Find $$\lim_{x \to a} \sqrt x $$ using $\varepsilon-\delta$ definition.

Could someone suggest a hint ?

I'm having trouble advancing beyond the starting line

$$|x -a| < \delta \quad \Rightarrow \quad |\sqrt x \ - \sqrt a | < \varepsilon$$

Because I don't know how to put $|\sqrt x \ - \sqrt a |$ into the form of $|x -a|$

P.S. How do you vertically space with MathJAx? I tried using \vspace (Latex) to no avail...

Answer 1

I'm going to give you the general outline for any proof of this type. I'll quote the bits that you'd write down, and put my explanation/comments in normal text. I'm also going to assume that $a > 0$, to make everything stay real and well-defined.

For any $\varepsilon > 0$, let $\delta = $

We don't know what $\delta$ needs to be yet, so we'll just leave a space there. For a start, though, we're going to need $x > 0$, so we'll stick $\delta \leq a$ in our list of things that we need.

Then for any $x$ such that $|x-a|<\delta$, we have $$|\sqrt{x}-\sqrt{a}| = \frac{|x-a|}{\sqrt{x}+\sqrt{a}}$$

That $\sqrt{x}$ on the bottom is annoying, so we want to get rid of it. In particular, we want an upper bound on the whole fraction, so we want a lower bound on the denominator, hence a lower bound on $\sqrt{x}$. It doesn't matter what we pick, so long as it bounds $\sqrt{x}+\sqrt{a}$ away from $0$, but that's easy: $\sqrt{x} > 0$ already does that, so we can just use it again:

$$\leq \frac{|x-a|}{\sqrt{a}} $$

And, by definition of $x$, we have

$$< \frac{\delta}{\sqrt{a}}$$ And now we know what else we need out of $\delta$: we need $\frac{\delta}{\sqrt{a}}\leq\varepsilon$, so $\delta\leq \varepsilon\sqrt{a}$. Once we've assumed that, we've got

$$\leq \varepsilon$$

exactly as we wanted.

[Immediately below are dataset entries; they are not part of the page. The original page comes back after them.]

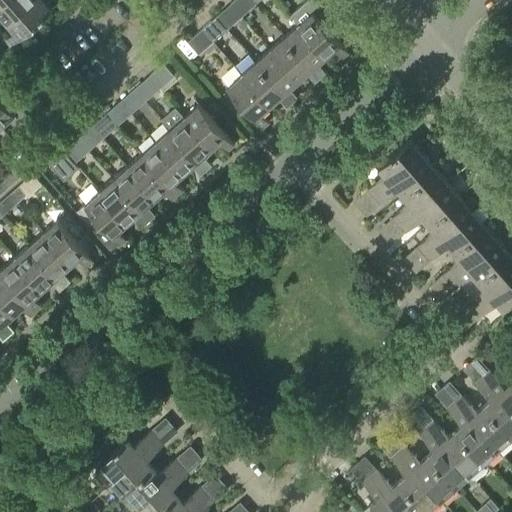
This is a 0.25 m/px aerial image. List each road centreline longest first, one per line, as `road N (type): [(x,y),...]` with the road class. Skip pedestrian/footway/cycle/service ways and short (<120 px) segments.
road 1 (residential): [(291,167),(453,347),(319,469),(291,511)]
road 2 (residential): [(0,408),(291,167)]
road 3 (residential): [(291,167),(427,44)]
road 4 (residential): [(73,119),(26,64),(99,0)]
road 5 (residential): [(275,511),(171,398)]
road 6 (residential): [(73,119),(186,17)]
road 7 (residential): [(511,141),(427,44)]
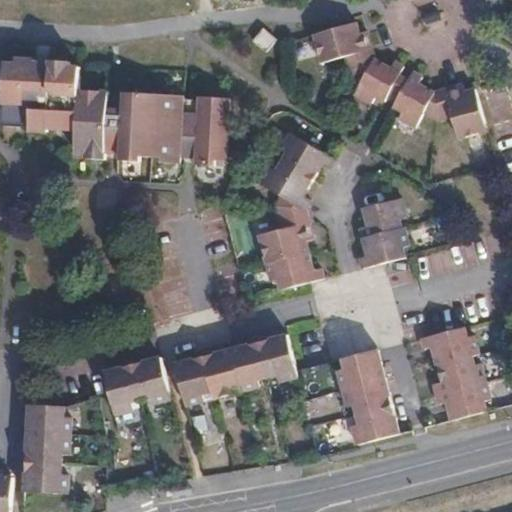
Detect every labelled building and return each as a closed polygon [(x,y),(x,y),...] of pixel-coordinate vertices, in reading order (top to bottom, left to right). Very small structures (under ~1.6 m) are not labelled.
[(372,59),(365,30),(355,31),(352,21),(311,32),(320,61),(341,55),(346,70),(359,78),(351,92),(368,102),(372,95),(381,100),(383,98),(398,74),(402,66),(392,59),(387,67),(372,59)] [(261,27),(252,39),(265,49),(275,38),(261,27)] [(77,86),(79,64),(68,64),(69,58),(51,57),(51,61),(34,60),(34,57),(15,56),(14,60),(4,60),(2,106),(1,122),(30,124),(30,129),(48,129),(49,125),(76,127),(75,149),(86,149),(86,154),(104,155),(104,150),(107,109),(123,110),(121,150),(120,157),(139,158),(139,153),(160,154),(160,160),(179,161),(181,114),(198,115),(195,162),(214,163),(214,158),(225,159),(228,97),(199,95),(199,98),(182,97),(182,94),(124,89),(124,92),(107,91),(107,88),(77,86)] [(411,70),(407,78),(392,103),(390,106),(398,111),(395,116),(413,127),(421,113),(434,120),(450,116),(456,137),(484,130),(473,87),(462,91),(460,84),(431,91),(416,83),(420,75),(411,70)] [(407,78),(398,74),(383,98),(392,103),(407,78)] [(107,109),(104,150),(121,150),(123,110),(107,109)] [(311,237),(307,221),(303,208),(309,199),(303,195),(320,165),(328,168),(333,157),(288,132),(279,149),(285,152),(274,171),(267,166),(258,184),(285,199),(277,214),(281,228),(257,234),(269,278),(275,277),(278,287),(322,276),(319,265),(312,266),(304,238),(311,237)] [(398,196),(386,199),(361,206),(365,224),(358,226),(365,253),(357,256),(361,267),(402,255),(400,247),(406,245),(401,226),(397,224),(396,218),(404,215),(398,196)] [(387,265),(392,285),(412,280),(408,260),(387,265)] [(464,335),(461,325),(419,336),(422,347),(428,345),(437,380),(431,382),(436,402),(443,401),(447,419),(481,409),(478,400),(486,397),(477,361),(471,362),(468,351),(474,350),(469,333),(464,335)] [(274,344),(287,341),(285,332),(271,336),(274,344)] [(176,369),(184,402),(203,398),(201,389),(210,387),(211,395),(259,383),(257,375),(276,371),(277,378),(295,374),(287,341),(274,344),(271,336),(243,343),(245,352),(231,355),(216,359),(214,350),(188,357),(189,366),(176,369)] [(245,352),(243,343),(229,346),(231,355),(245,352)] [(231,355),(229,346),(214,350),(216,359),(231,355)] [(356,443),(390,434),(387,421),(394,418),(387,392),(379,394),(376,380),(372,365),(380,363),(376,347),(338,356),(342,369),(338,371),(346,401),(350,401),(355,422),(352,423),(356,443)] [(157,353),(142,357),(144,366),(159,362),(157,353)] [(142,357),(116,364),(118,373),(105,376),(114,409),(132,404),(131,398),(150,393),(151,400),(168,396),(159,362),(144,366),(142,357)] [(173,360),(176,369),(189,366),(188,357),(173,360)] [(384,378),(380,363),(372,365),(376,380),(384,378)] [(118,373),(116,364),(103,367),(105,376),(118,373)] [(379,394),(387,392),(384,378),(376,380),(379,394)] [(64,402),(28,400),(28,412),(36,412),(35,428),(34,444),(26,443),(25,473),(32,474),(32,488),(66,490),(67,472),(60,472),(62,452),(68,452),(71,412),(64,412),(64,402)] [(36,412),(28,412),(27,428),(35,428),(36,412)] [(219,439),(214,415),(197,418),(201,442),(219,439)] [(387,421),(390,434),(398,432),(394,418),(387,421)] [(27,428),(26,443),(34,444),(35,428),(27,428)] [(0,479),(11,481),(11,470),(0,469),(0,479)] [(25,473),(24,488),(32,488),(32,474),(25,473)] [(0,511),(8,511),(11,481),(0,479),(0,511)]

So, we need to go and fill in the gap at the top with what needs to be there: we know that we need $\delta \leq a$ and $\delta \leq \varepsilon\sqrt{a}$, so we'll take the obvious answer and set $\delta = \min\{a,\varepsilon\sqrt{a}\}$, and go and fill that in.

So, putting all of that together and sticking the standard boilerplate on the end, we've got:

For any $\varepsilon > 0$, let $\delta = \min\{a,\varepsilon\sqrt{a}\}$. Then for any $x$ such that $|x-a| < \delta$, we have \begin{align*}|\sqrt{x}-\sqrt{a}|&=\frac{|x-a|}{\sqrt{x}+\sqrt{a}}\\&\leq \frac{|x-a|}{\sqrt{a}}&\mbox{since }\sqrt{x}\geq 0\\&<\frac{\delta}{\sqrt{a}}&\mbox{since }|x-a|<\delta\\&\leq\varepsilon&\mbox{since }\delta \leq \varepsilon\sqrt{a}\end{align*} so $$\lim\limits_{x\rightarrow a}\sqrt{x}=\sqrt{a}.$$